HINT: Do a Google search for something like "add axis labels ggplot".

```{r}
# Add a title and axis labels
weather %>% 
  ggplot(aes(x = maxtemp)) + 
  geom_histogram()
```


#### Part b 

Check out the `ggplot2` [cheat sheet](https://rstudio.github.io/cheatsheets/data-visualization.pdf).
Try making some of the other kinds of univariate plots outlined there.

```{r}

```


#### Part c 

What else would you like to change about your plot? Try it!



\
\
\
\


### Exercise 12: Optional challenge 

At the top of this activity, we searched for words related to some topics of interest (`parents`, `marriage`, `money`) and combined them into a single `theme` variable.
It looked something like this:

```{r}
abby_new <- abby %>% 
  mutate(
    parents = str_detect(question_only, "mother|mama|mom|father|papa|dad"),
    marriage = str_detect(question_only, "marriage|marry|married"),
    money = str_detect(question_only, "money|finance")
  ) %>%
  rowwise() %>%
  mutate(
    themes = c(
      if (parents) "parents",
      if (marriage) "marriage",
      if (money) "money"
    ) %>% paste(collapse = ", "),
    themes = ifelse(themes == "", "other", themes)
  ) %>%
  ungroup()
```

Check it out:

```{r}
head(abby_new)
```


#### Part a 

Understand the code!

-   Inside `mutate()` the line `parents = str_detect(question_only, "mother|mama|mom|father|papa|dad")` created a new variable called `parents`. This variable takes on `TRUE` or `FALSE`. Explain what `TRUE` and `FALSE` mean here.

-   The `themes` variable combines the information from the `parents`, `marriage`, and `money` variables. Check out the `themes` for the first 3 rows / data points.

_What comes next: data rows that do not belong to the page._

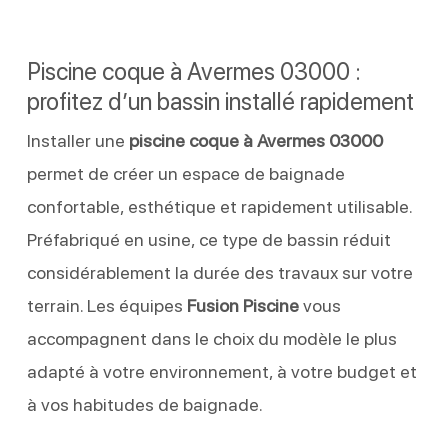
Piscine coque à Avermes 03000 :
profitez d’un bassin installé rapidement
Installer une
piscine coque à Avermes 03000
permet de créer un espace de baignade
confortable, esthétique et rapidement utilisable.
Préfabriqué en usine, ce type de bassin réduit
considérablement la durée des travaux sur votre
terrain. Les équipes
Fusion Piscine
vous
accompagnent dans le choix du modèle le plus
adapté à votre environnement, à votre budget et
à vos habitudes de baignade.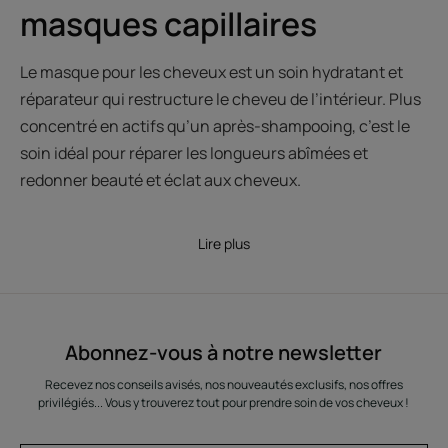
masques capillaires
Le masque pour les cheveux est un soin hydratant et
réparateur qui restructure le cheveu de l’intérieur. Plus
concentré en actifs qu’un après-shampooing, c’est le
soin idéal pour réparer les longueurs abîmées et
redonner beauté et éclat aux cheveux.
Lire plus
Abonnez-vous à notre newsletter
Recevez nos conseils avisés, nos nouveautés exclusifs, nos offres
privilégiés... Vous y trouverez tout pour prendre soin de vos cheveux !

Convince yourself that you understand how it corresponds to the `parents`, `marriage`, and `money` variables.

#### Part b 

Beyond `parents`, `marriage`, and `money`, what are some other topics that might pop up in the Dear Abby letters (and that you're interested in exploring)?
Modify the code below to explore those topics!
Update the `themes` variable accordingly.

```{r}
abby_new <- abby %>% 
  mutate(
    parents = str_detect(question_only, "mother|mama|mom|father|papa|dad"),
    marriage = str_detect(question_only, "marriage|marry|married"),
    money = str_detect(question_only, "money|finance")
  ) %>%
  rowwise() %>%
  mutate(
    themes = c(
      if (parents) "parents",
      if (marriage) "marriage",
      if (money) "money"
    ) %>% paste(collapse = ", "),
    themes = ifelse(themes == "", "other", themes)
  ) %>%
  ungroup()

# Check out the raw data
head(abby_new)

# Check out the number of letters belonging to each theme
abby_new %>% 
  count(themes)
```



## Done!

- Finalize your notes: (1) Render your notes to an HTML file; (2) Inspect this HTML in your Viewer -- check that your work translated correctly; and (3) Outside RStudio, navigate to your `inclass_activities` subfolder within your `stat155` folder and locate the HTML file -- you can open it again in your browser.
- Clean up your RStudio session: End the rendering process by clicking the 'Stop' button in the 'Background Jobs' pane.
- Check the solutions in the course website, at the bottom of the corresponding chapter.
- Work on homework and/or any extra practice exercises!